Given his previous Board terms, Ghoussoub said he felt “lukewarm” about winning — but felt that it was necessary to avoid the election of psychology Professor Darrin Lehman, who was part of the Board that received the faculty’s vote of no-confidence in 2016.

“On one hand, I’m happy that the faculty have confidence in me again for the third time,” he said.

“At the same time, I feel that I have bid my due and I should have let other, new people come in. But I have to do it because I don’t want us to go back to the past. Even though I’m an old-timer, I ran because I want us to open a new page of UBC governance.”

During the election, Ghoussoub campaigned on a 10-point platform centred around housing as a tool in faculty recruitment and retention as well as greater academic input and transparency in UBC’s decision-making processes. He also aims to develop a “healthier” relationship between the faculty, the university and the Board in order to better integrate faculty into governance and not have them represented only by deans.

In the meantime, Ghoussoub will continue advancing academic commitments that were set prior to the election until his first Board meeting in September.

“I know the issues, I follow the issues, I don’t need orientations that they have for newcomers,” he said. “It can sound arrogant, but I’ve been in this university for decades and I know it inside out — I’m not conceding knowledge to anyone.”

Lehman was second with 201 votes.

“I was not surprised but a bit disappointed not because some opponent had votes,” Ghoussoub said, “but when a candidate doesn’t submit his CV essentially and when a candidate doesn’t contribute to a forum, yet there are still faculty that keep voting for reasons no one understands.”

“I simply wish the Board and Dr. Ghoussoub the best in their work on behalf of the University,” said Lehman in an emailed statement to The Ubyssey.

The other two candidates, microbiology and immunology Professor Steven Hallam and Professor Jeannie Shoveller from the School of Population and Public Health, followed with 47 and 110 votes respectively.

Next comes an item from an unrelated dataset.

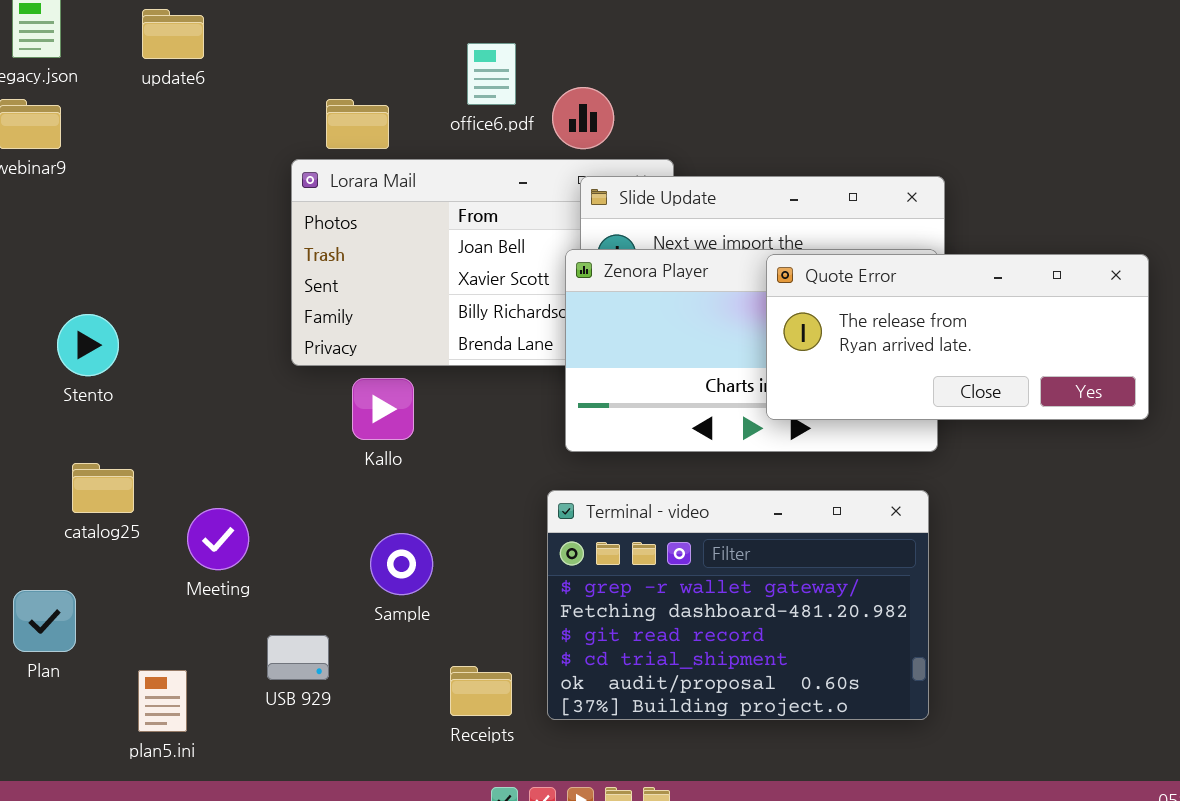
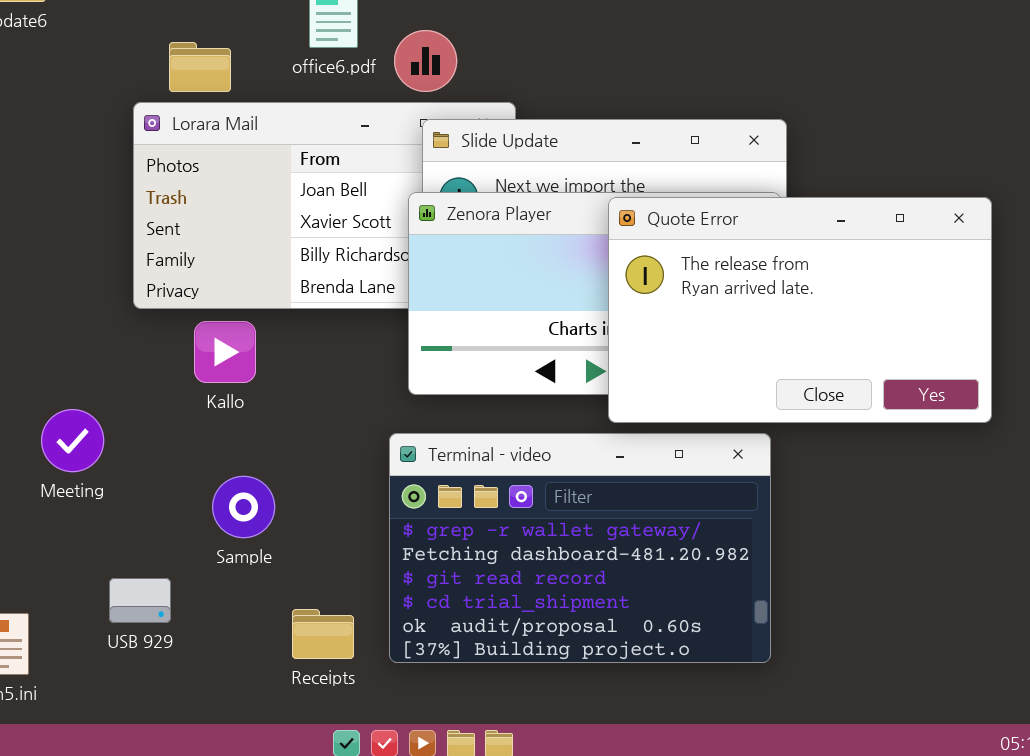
Quote Error: [766,254,1149,420] -> [608,197,992,423], resized
Meeting: [187,508,249,570] -> [41,409,104,472], moved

Hallam said he was “pleased” with the results overall.

“The Forum that I participated in was engaging and interesting and I believe that Dr. Ghoussoub has the experience and vision to represent the UBC faculty effectively,” he said in an emailed statement to The Ubyssey.

“Being able to participate in the democratic process here on campus was exciting to me and I look forward to opportunities to both share my ideas with Dr. Ghoussoub and perhaps to develop a wider network of my own on campus should I attempt another run in the future.”

Shoveller similarly expressed confidence in the election of Ghoussoub.

“I would like to thank the more than 600 faculty members who voted in this election, including those who voted for me,” she said. “There are great days ahead for UBC and I am confident that the Board of Governors will continue to work effectively to ensure that we move from excellence to eminence.”

Dr. Charles Menzies, anthropology professor and the other Board faculty representative for the Vancouver campus, said that Ghoussoub’s victory marks a “good election for UBC faculty.”

“I think it shows a high degree of interest in the Board — an estimated 200 more people voted this around compared to last time,” he said.

“I do not think Dr. Ghoussoub will sit quietly on the margins and let things wash over him. We’ve had too many people like that not representing faculty to their best interests.”

This article has been updated to include Shoveller’s comment.